**ACTIVITY**
A word-for-word copy of the entries is needed, and it should contain no images.

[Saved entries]
Content starts
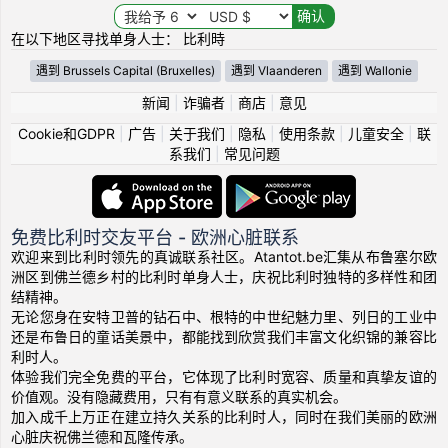
在以下地区寻找单身人士： 比利時
遇到 Brussels Capital (Bruxelles)
遇到 Vlaanderen
遇到 Wallonie
新闻
|
诈骗者
|
商店
|
意见
Cookie和GDPR
|
广告
|
关于我们
|
隐私
|
使用条款
|
儿童安全
|
联
系我们
|
常见问题
免费比利时交友平台 - 欧洲心脏联系
欢迎来到比利时领先的真诚联系社区。Atantot.be汇集从布鲁塞尔欧
洲区到佛兰德乡村的比利时单身人士，庆祝比利时独特的多样性和团
结精神。
无论您身在安特卫普的钻石中、根特的中世纪魅力里、列日的工业中
还是布鲁日的童话美景中，都能找到欣赏我们丰富文化织锦的兼容比
利时人。
体验我们完全免费的平台，它体现了比利时宽容、质量和真挚友谊的
价值观。没有隐藏费用，只有有意义联系的真实机会。
加入成千上万正在建立持久关系的比利时人，同时在我们美丽的欧洲
心脏庆祝佛兰德和瓦隆传承。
Content ends
**WRITTEN ANSWER**
在以下地区寻找单身人士： 比利時
遇到 Brussels Capital (Bruxelles)
遇到 Vlaanderen
遇到 Wallonie
新闻
|
诈骗者
|
商店
|
意见
Cookie和GDPR
|
广告
|
关于我们
|
隐私
|
使用条款
|
儿童安全
|
联
系我们
|
常见问题
免费比利时交友平台 - 欧洲心脏联系
欢迎来到比利时领先的真诚联系社区。Atantot.be汇集从布鲁塞尔欧
洲区到佛兰德乡村的比利时单身人士，庆祝比利时独特的多样性和团
结精神。
无论您身在安特卫普的钻石中、根特的中世纪魅力里、列日的工业中
还是布鲁日的童话美景中，都能找到欣赏我们丰富文化织锦的兼容比
利时人。
体验我们完全免费的平台，它体现了比利时宽容、质量和真挚友谊的
价值观。没有隐藏费用，只有有意义联系的真实机会。
加入成千上万正在建立持久关系的比利时人，同时在我们美丽的欧洲
心脏庆祝佛兰德和瓦隆传承。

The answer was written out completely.